Still in 2023, NACAT revealed that hard drugs from neighbouring states are concealed in cows and transported to the Federal Capital Capital (FCT) to evade arrest.

In January 2024, it held a press conference appealing to President Bola Ahmed Tinubu to address the delay in the investigation of former Governor of Cross River State, Prof. Ben Ayade, over corruption allegations.

In April 2024, NACAT submitted to the House of Representatives Committee on Public Petitions various outstanding corruption petitions against some heads and top officials of agencies in Nigeria.

Still in 2024, the organization sustained its whistle-blowing and advocacy efforts against corruption in high places. NACAT petitioned the EFCC against former Delta State Governor, Senator Ifeanyi Okowa, over alleged diversion of over N1.3 trillion in 13% derivation funds. The petition contributed to Okowa’s arrest and detention by the EFCC in November of the year.

NACAT also petitioned the EFCC and ICPC against former Akwa Ibom State Governor, Udom Emmanuel, alleging diversion of about N700 billion during his tenure. The petition led to Emmanuel’s arrest by the EFCC in March 2025.

In December 2025, NACAT petitioned President Bola Tinubu, the EFCC, and ICPC over alleged N500 billion fraud and procurement violations at the Energy Commission of Nigeria involving Director-General Mustapha Abdullahi. The petition resulted in Abdullahi’s arrest by the EFCC in May 2026.

In May 2026, NACAT issued a strong press statement condemning the clearance of politicians facing EFCC/ICPC probes to contest the 2027 general elections, describing it as a serious threat to national integrity and the fight against corruption.

On May 16, 2026, the Network Against Corruption and Trafficking raised serious concerns over President Bola Tinubu’s disclosure that Nigeria will spend about $11.6 billion on debt servicing in 2026 while also planning to secure an additional $1.25 billion World Bank loan. NACAT described the situation as alarming, noting that despite the 2023 fuel subsidy removal which was promised to improve the economy and fund development, Nigerians continue to face worsening poverty, inflation, and hardship amid increasing borrowing. The organisation called on the Federal Government to publish a transparent account of subsidy savings, disclose details of all loans and beneficiaries, and ensure accountability in debt management to prevent corruption, protect national development, and restore public trust.

== Charity work ==
In 2022, the organization conducted charity programs in Abuja as part of its Corporate Social Responsibility, extending support to the local community.

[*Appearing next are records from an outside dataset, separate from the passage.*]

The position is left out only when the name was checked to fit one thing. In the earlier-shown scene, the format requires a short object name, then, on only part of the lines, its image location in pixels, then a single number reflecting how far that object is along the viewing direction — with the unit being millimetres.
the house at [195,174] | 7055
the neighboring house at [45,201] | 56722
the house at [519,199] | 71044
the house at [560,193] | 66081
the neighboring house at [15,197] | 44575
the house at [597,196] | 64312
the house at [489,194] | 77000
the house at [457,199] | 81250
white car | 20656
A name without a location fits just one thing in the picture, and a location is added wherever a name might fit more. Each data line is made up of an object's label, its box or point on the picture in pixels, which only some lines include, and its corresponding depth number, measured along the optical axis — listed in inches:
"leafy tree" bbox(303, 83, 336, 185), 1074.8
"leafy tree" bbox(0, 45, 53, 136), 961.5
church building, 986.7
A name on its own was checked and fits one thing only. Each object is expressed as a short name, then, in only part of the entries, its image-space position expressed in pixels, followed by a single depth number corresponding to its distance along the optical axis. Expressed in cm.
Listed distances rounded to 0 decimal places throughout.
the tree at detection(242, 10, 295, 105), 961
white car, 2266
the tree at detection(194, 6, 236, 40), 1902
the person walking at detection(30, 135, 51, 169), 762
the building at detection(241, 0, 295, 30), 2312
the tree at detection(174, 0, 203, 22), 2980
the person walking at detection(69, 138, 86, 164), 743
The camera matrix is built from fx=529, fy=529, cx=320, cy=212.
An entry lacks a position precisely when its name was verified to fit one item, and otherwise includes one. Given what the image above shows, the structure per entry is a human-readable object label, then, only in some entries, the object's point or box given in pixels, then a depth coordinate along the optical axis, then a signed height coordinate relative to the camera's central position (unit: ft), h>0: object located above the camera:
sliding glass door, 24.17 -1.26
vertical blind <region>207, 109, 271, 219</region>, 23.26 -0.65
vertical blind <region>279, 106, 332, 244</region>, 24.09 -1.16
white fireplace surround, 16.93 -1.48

In 2023, the organization initiated a scheme it called 8k Palliative where its staff were visiting vulnerable families to donate N8,000 to them.

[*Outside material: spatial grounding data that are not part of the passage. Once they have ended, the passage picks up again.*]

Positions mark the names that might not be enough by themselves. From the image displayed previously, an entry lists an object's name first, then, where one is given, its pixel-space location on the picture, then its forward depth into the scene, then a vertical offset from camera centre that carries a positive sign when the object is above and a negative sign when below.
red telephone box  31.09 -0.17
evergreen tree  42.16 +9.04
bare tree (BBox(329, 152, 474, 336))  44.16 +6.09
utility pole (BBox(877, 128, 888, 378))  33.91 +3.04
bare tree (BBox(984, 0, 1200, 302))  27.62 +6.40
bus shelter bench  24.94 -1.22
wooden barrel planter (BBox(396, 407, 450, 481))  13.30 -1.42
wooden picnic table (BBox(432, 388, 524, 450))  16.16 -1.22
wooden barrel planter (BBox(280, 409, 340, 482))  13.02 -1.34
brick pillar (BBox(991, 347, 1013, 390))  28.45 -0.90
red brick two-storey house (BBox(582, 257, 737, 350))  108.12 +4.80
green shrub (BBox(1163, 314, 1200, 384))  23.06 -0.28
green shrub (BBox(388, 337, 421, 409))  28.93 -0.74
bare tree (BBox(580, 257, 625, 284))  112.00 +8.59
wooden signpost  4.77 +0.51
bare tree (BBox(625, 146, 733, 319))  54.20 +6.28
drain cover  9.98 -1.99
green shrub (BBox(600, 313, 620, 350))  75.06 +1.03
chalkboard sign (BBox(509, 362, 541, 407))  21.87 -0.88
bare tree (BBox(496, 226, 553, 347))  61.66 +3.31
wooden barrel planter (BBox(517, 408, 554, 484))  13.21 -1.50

In 2023, the organization adopted the Poorest of the Poor Rehabilitation Center (ANAWIM Home) as its annual Corporate Social Responsibility (CSR) beneficiary. It donated food, toiletries, and financial aid to orphans, and individuals facing mental health challenges at the orphanage facility.

As part of its activities for ending the year, in November, 2024, the co-founder of the Network Against Corruption and Trafficking, Fejiro Oliver Samson, called on wealthy and well-meaning Nigerians to improve educational standards for underprivileged and special-needs children by renovating dilapidated schools in slum communities. Speaking in Lugbe, Abuja, Samson emphasized that quality education begins with a conducive learning environment and urged privileged individuals to provide children in disadvantaged areas with the same standard of school infrastructure enjoyed by children abroad. He challenged Nigerians with the means to adopt and refurbish neglected schools in slums, describing education as the key pathway to a child’s success and future development.

In March, 2025, the Network Against Corruption and Trafficking donated bags of rice, cartons of spaghetti, sanitary pads, and a sewing machine to Internally Displaced Persons (IDPs) at the Durumi Camp in Abuja as part of its humanitarian and corporate social responsibility efforts. During the outreach, NACAT also educated women in the camp on the dangers of human trafficking, common tactics used by traffickers, and ways to protect themselves and their children.